- [TASK DETAILS]: Show each line below that contains the word "pink", copying every such line in full.

- [SUPPLIED DATA]:
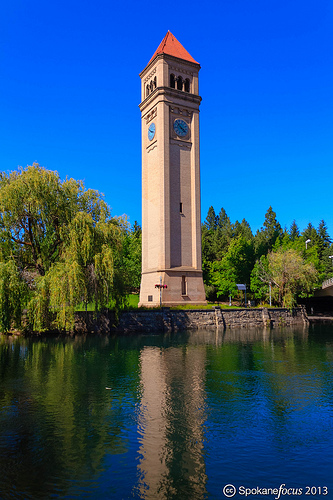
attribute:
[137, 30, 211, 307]
tower — stone, tall, thin, brown, tan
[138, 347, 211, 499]
reflection — brown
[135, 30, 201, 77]
roof — red, pointy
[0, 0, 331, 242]
sky — blue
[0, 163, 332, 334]
trees — green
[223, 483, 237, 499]
cc — white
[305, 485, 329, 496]
year — white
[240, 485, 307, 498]
name — white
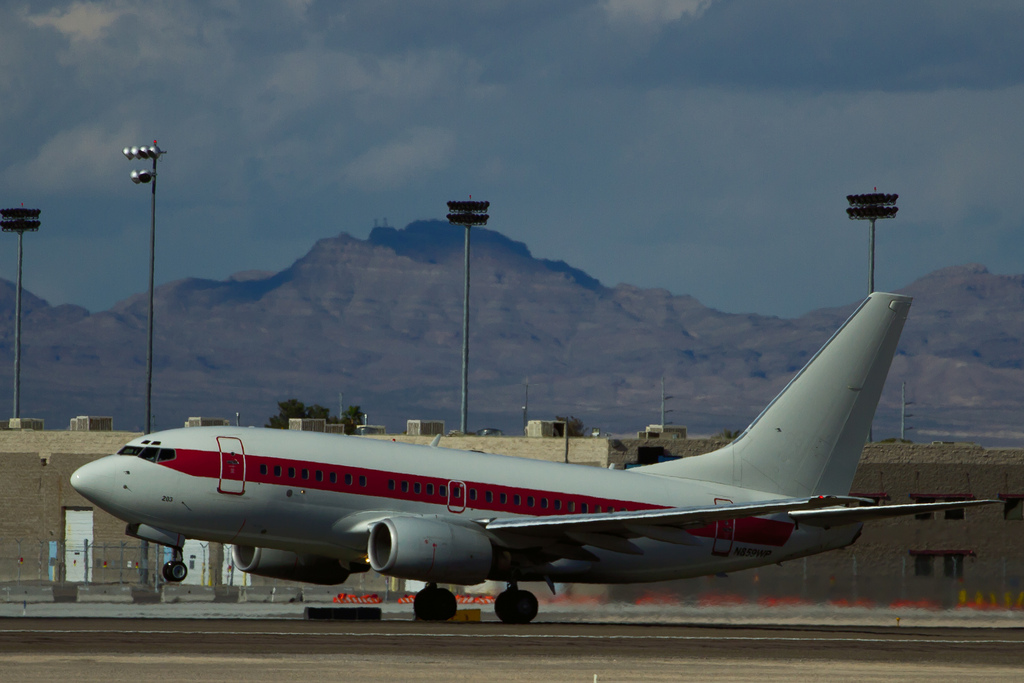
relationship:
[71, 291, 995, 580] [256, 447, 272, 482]
plane has a window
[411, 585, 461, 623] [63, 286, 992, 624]
tires of plane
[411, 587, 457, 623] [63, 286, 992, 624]
tires of plane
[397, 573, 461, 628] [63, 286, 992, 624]
tires of plane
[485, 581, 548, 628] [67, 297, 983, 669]
tires of plane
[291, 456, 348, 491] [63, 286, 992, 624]
windows on plane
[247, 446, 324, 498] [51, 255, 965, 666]
windows on plane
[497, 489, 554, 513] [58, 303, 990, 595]
windows on plane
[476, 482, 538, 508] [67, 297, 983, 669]
windows on plane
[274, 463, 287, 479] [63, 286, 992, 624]
window built into plane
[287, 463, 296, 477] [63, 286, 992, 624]
window built into plane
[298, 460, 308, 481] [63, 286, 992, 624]
window built into plane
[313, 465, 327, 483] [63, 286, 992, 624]
window built into plane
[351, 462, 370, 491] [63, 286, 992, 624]
window built into plane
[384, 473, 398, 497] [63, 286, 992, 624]
window built into plane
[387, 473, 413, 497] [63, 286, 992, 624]
window built into plane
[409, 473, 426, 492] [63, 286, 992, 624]
window built into plane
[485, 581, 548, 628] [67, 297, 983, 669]
tires of a plane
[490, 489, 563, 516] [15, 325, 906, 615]
windows on a plane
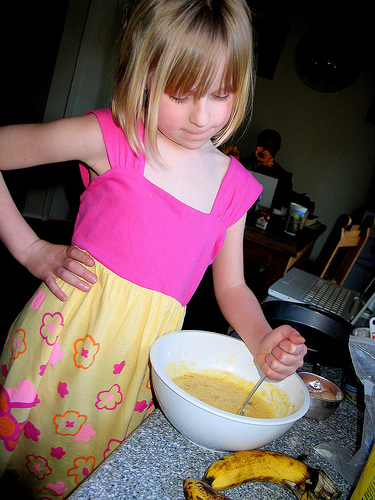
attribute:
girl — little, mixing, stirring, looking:
[1, 1, 308, 500]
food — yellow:
[168, 363, 279, 430]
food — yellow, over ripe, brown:
[175, 445, 343, 499]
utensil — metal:
[235, 366, 272, 417]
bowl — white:
[144, 322, 313, 454]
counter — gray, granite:
[58, 324, 374, 498]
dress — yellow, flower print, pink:
[2, 106, 263, 498]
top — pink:
[61, 101, 267, 308]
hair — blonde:
[99, 0, 265, 168]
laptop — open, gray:
[266, 259, 374, 329]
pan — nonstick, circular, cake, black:
[255, 293, 358, 374]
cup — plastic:
[278, 196, 310, 243]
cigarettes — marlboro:
[252, 207, 270, 235]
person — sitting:
[244, 124, 293, 194]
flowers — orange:
[223, 141, 278, 174]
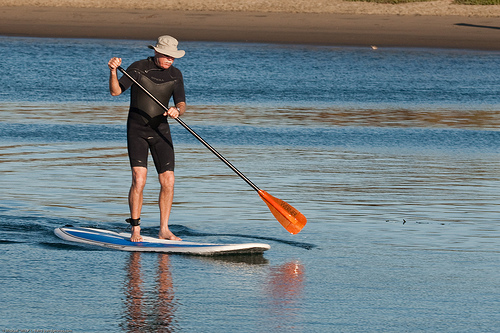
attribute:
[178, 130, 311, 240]
paddle — orange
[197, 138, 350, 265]
paddle — orange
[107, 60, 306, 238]
paddle — orange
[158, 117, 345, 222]
paddle — orange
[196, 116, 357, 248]
paddle — orange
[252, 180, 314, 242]
paddle — orange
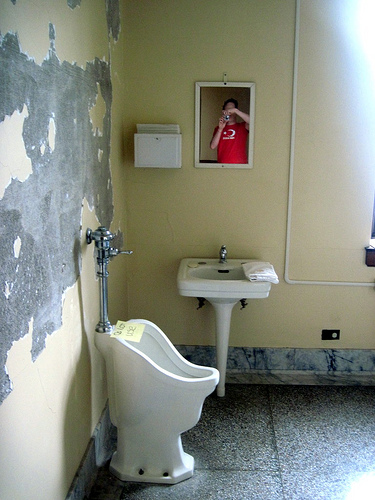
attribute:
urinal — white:
[95, 317, 219, 485]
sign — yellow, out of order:
[110, 321, 146, 343]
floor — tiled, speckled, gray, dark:
[86, 382, 374, 500]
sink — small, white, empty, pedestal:
[176, 256, 272, 300]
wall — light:
[125, 0, 374, 349]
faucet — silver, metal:
[219, 244, 229, 260]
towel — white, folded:
[241, 261, 279, 283]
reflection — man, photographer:
[211, 98, 249, 162]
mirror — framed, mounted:
[200, 88, 249, 163]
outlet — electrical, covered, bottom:
[321, 330, 340, 340]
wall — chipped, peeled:
[0, 0, 126, 499]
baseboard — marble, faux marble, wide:
[174, 344, 373, 373]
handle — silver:
[120, 249, 133, 255]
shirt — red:
[213, 123, 249, 163]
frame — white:
[194, 81, 254, 169]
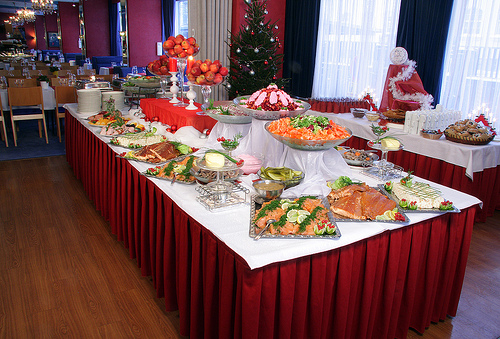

- [EXERCISE ANSWER]:
dress — yellow, flower print, pink:
top — pink:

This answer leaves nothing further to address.